Jerks and knee-jerks
When crises come, it’s customary for functioning farce-o-cracies to bring in the clowns and make sure the circus comes to town. There are times when even serious democratically elected and otherwise responsible governments will resort to these shenanigans. The powers that be in good governance did not disappoint in this respect.
CONVENTIONAL WISDOM 101:
A respected and otherwise level-headed politico was obviously in favour of turning the military out of their barracks to safeguard power installations as a response to suspected sabotage.
DEVIL’S ADVOCATE 101:
The electricity unions – hah, the usual suspects! – have vehemently denied any possibility of sabotage. Only unfounded conspiracy theories on social media still have deliciously familiar filial persons – hah, the usual suspects! – lurking suspiciously and throwing switches in plain sight of all and sundry.
CONVENTIONAL WISDOM 102:
The prime minister and the power minister have ordered “full” and “thorough” investigations.
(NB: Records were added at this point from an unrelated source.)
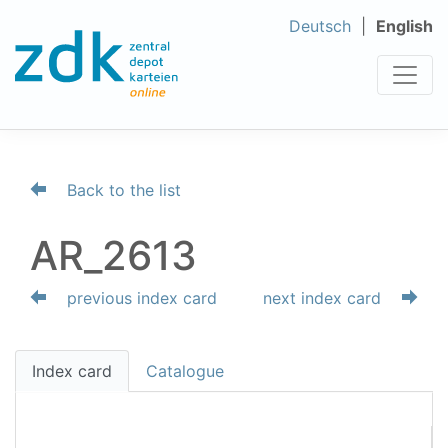
Deutsch
English
Back to the list
AR_2613
previous index card
next index card
Index card
Catalogue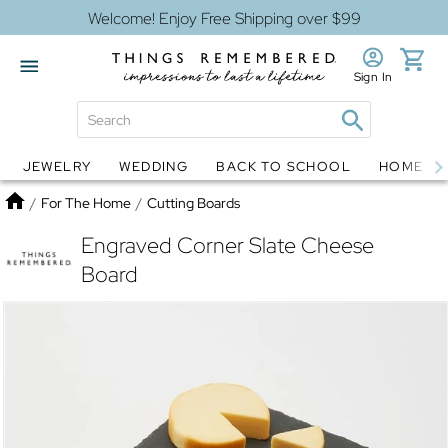
Welcome! Enjoy Free Shipping over $99
Sign In
JEWELRY
WEDDING
BACK TO SCHOOL
HOME D
Jewelry
Snow Globes
Home
/
For The Home
/
Cutting Boards
Engraved Corner Slate Cheese
Board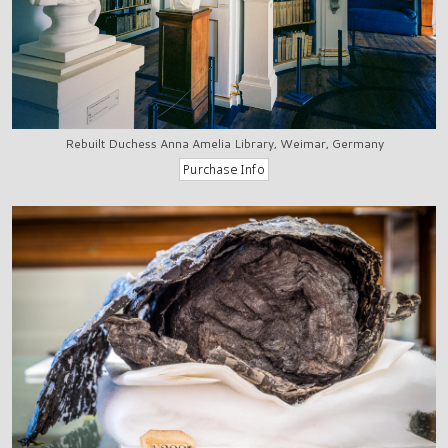
Rebuilt Duchess Anna Amelia Library, Weimar, Germany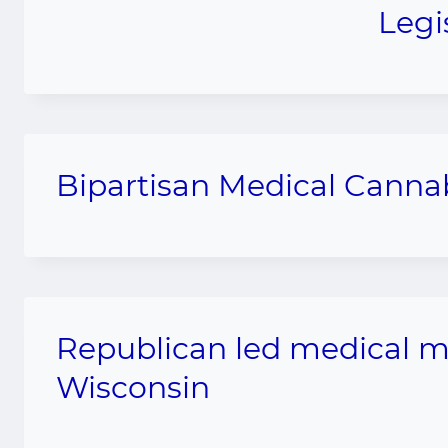
Legi
Bipartisan Medical Cannab
Republican led medical ma
Wisconsin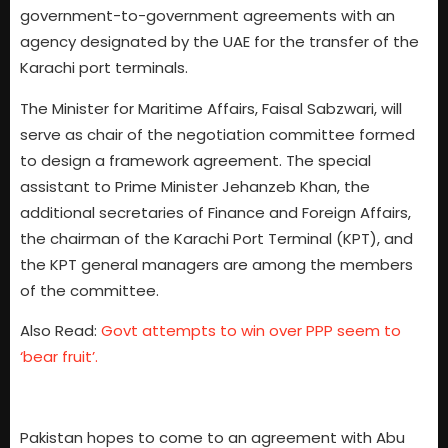
government-to-government agreements with an
agency designated by the UAE for the transfer of the
Karachi port terminals.
The Minister for Maritime Affairs, Faisal Sabzwari, will
serve as chair of the negotiation committee formed
to design a framework agreement. The special
assistant to Prime Minister Jehanzeb Khan, the
additional secretaries of Finance and Foreign Affairs,
the chairman of the Karachi Port Terminal (KPT), and
the KPT general managers are among the members
of the committee.
Also Read:
Govt attempts to win over PPP seem to
‘bear fruit’.
Pakistan hopes to come to an agreement with Abu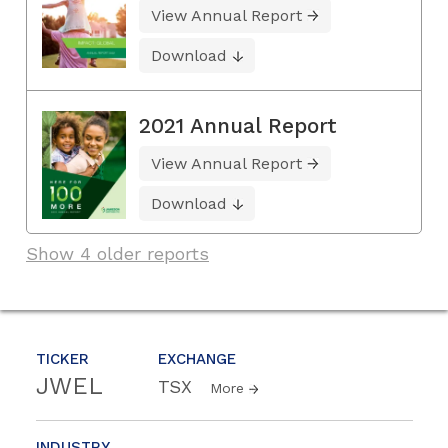
View Annual Report
Download
2021 Annual Report
View Annual Report
Download
Show 4 older reports
TICKER
EXCHANGE
JWEL
TSX
More
INDUSTRY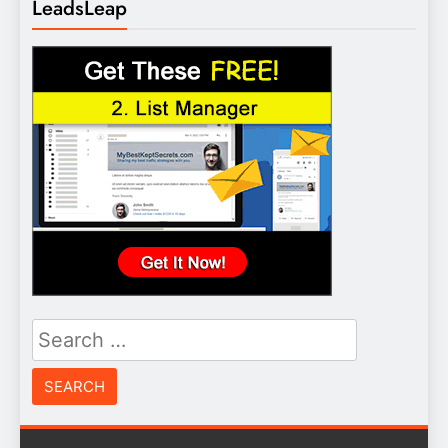
LeadsLeap
Search
for: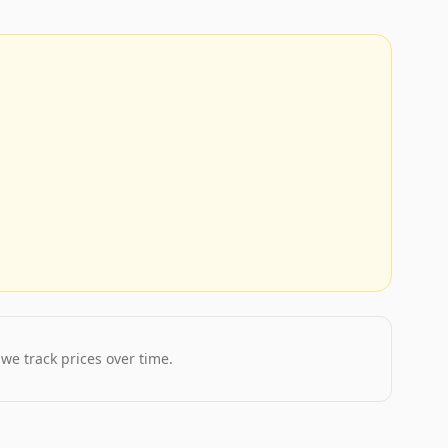
 we track prices over time.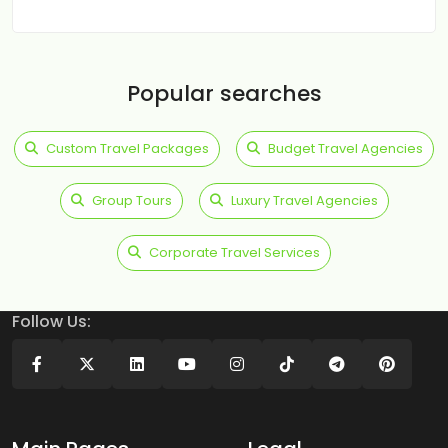
Popular searches
Custom Travel Packages
Budget Travel Agencies
Group Tours
Luxury Travel Agencies
Corporate Travel Services
Follow Us: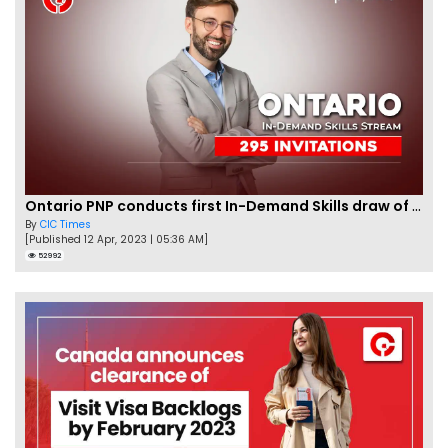
Ontario PNP conducts first In-Demand Skills draw of 2023!
By
CIC Times
[Published 12 Apr, 2023 | 05:36 AM]
52992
Lucky people, we – where do they get such brainwaves? Good that the powers that be are on the ball… when the power’s off, after the power’s come back on!
DEVIL’S ADVOCATE 102:
The report into the investigation is to be written – and distributed and circulated (even if the power isn’t). There is already a report. Just need to massage the facts to fit it.
CONVENTIONAL WISDOM 90210:
A vigilante deputy minister cum social media champion has berated the CEB for its lackadaisical disregard for keeping the public informed about blackout times, damage control measures, and power restorations updates.
DEVIL’S ADVOCATE 90210:
Really, Mr Minister and MP? What do you think we are: a developed country? a newly industrialised nation? a well-managed power supply network? How to update website when there’s no power, ah?
Sorry, I know it’s not nice to poke fun at naïveté, cunning ploys, or Neanderthal power shows. But it’s easier than poking the >Sleeping Bear with a stick. That >Beast may seem to be slumbering, still; but under cover of darkness may be slouching towards Biyagama or Battaramulla to be born again. THAT’S a >Power Outage that doesn’t bear thinking about. There’s been ENOUGH >Darkness At Noon for a generation; a lifetime.